EDIT: once again, I've forgotten that jumping straight into stage2 isn't possible because unstable Rust features won't be available. Sigh, need to think of something else (perhaps package rustc twice with different --release-channel choices)

Reporting versions is the easy bit (and could be done manually, although tooling is always nice). By "want to expose dependencies" I meant "vendoring sources" is technically workable, but not a great solution.

In a hypothetical future Debian stable release that included rustc/cargo and (eg) rust-mozilla, the Debian security team might need to patch the (eg) rust-ssl library used by rust-mozilla. We need to be able to tell cargo to rebuild the same rust-mozilla source using the now-modified rust-ssl library (so can't pull from network). We also want it to be easy to find and repeat this for every package that uses rust-ssl (so "vendoring" a new copy of rust-ssl source in every application that uses it is bad).

I sketched out a possible solution elsewhere, that follows what golang currently does in Debian. In this proposal, Debian Rust "library packages" are just source archives that get dumped somewhere centrally on disk. We then need some way to tell cargo to build using the libraries in this central location rather than going out to crates.io or wherever it would normally go. I think we can generate whatever version metadata/index cargo wants, if such a thing is required.
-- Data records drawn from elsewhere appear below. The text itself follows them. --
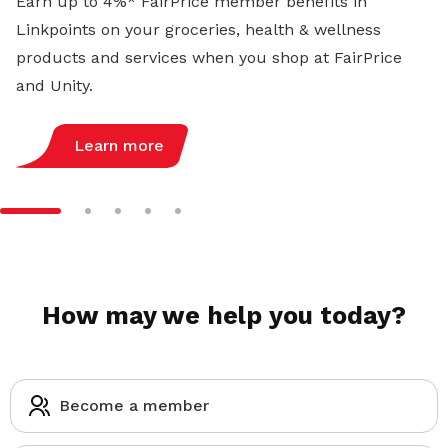
Earn up to 4%* FairPrice member benefits in
Linkpoints on your groceries, health & wellness
products and services when you shop at FairPrice
and Unity.
Learn more
How may we help you today?
Become a member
With this proposal, the rust-mozilla Debian package would have a regular Debian build-dependency on the rust-ssl-dev Debian package. The security fix would be as simple and routine as "release a patched rust-ssl-dev Debian package, and rebuild/release all Debian packages that build-depend on it". rust-mozilla and any others would pick up the modified rust-ssl source from the central on-disk location and it would all just-work.

As a practical matter, we would only assemble and upload libraries into Debian that were actually required by Rust executables also in Debian - this isn't attempting to be a viable alternative to cargo and crates.io for regular upstream software development.
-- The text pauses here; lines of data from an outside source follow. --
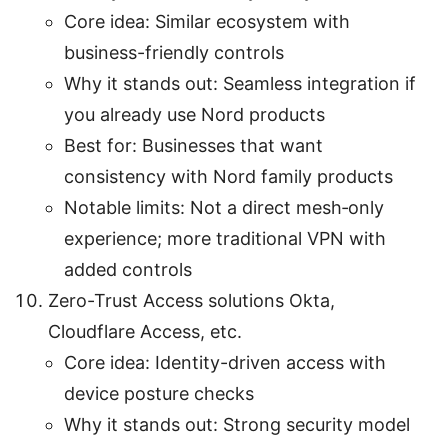
Core idea: Similar ecosystem with
business-friendly controls
Why it stands out: Seamless integration if
you already use Nord products
Best for: Businesses that want
consistency with Nord family products
Notable limits: Not a direct mesh‑only
experience; more traditional VPN with
added controls
Zero-Trust Access solutions Okta,
Cloudflare Access, etc.
Core idea: Identity-driven access with
device posture checks
Why it stands out: Strong security model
The latter. If we want to have an executable built using cargo in Debian (this includes cargo itself), we need to be able to tell cargo to not use the network. As explained in the security example above, we'd also like to be able to point cargo at a central location so we can share those crates (source, not proposing rlibs/dylibs) across multiple cargo-using executables.

FYI: Luca's excellent work on packaging cargo might give you some idea of the blunt tools required to get current cargo to not use the network.
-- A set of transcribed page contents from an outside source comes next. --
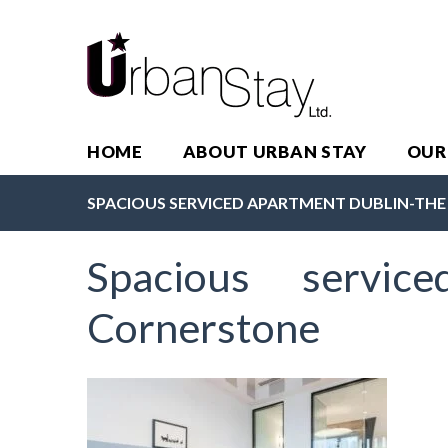
HOME
ABOUT URBAN STAY
OUR
SPACIOUS SERVICED APARTMENT DUBLIN-TH
Spacious servic
Cornerstone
Ah I see :slight_smile: It would be helpful to distinguish between "source" and "binary" packages, since I thought you were talking about splitting out the rustc and std source packaging (and I've had to resolve this ambiguity in some of the other discussion).

Well no, the link step isn't specific to C. To make that more clear, in my example above I want to pass -C link-args="-Wl,-z,relro" to rustc. My other examples were about enabling/disabling cpu features and ABI details, which obviously need to influence the code that rustc compiler itself produces.

We can (and do) patch this for the rustc build system easily enough (since the rustc build system exposes these details quite openly), but this is harder for cargo and other Rust applications (built using cargo) since cargo intentionally doesn't offer this flexibility (not saying whether that's good or bad, just highlighting there's a clash in use cases here).

Yes. That would also solve the privacy problems of people. We could also implement a special mode (--offline) that is used in that case.

Hi,

I didn’t read the whole thing yet (I plan on doing it later today), but as the rustc packager for Exherbo, the main critical blocker for us atm is https://github.com/rust-lang/rust/issues/16402 (which doesn’t seem to have been mentioned here yet)

Without this fixed, each time a user wants to reinstall/update rust, she has to uninstall the installed one first.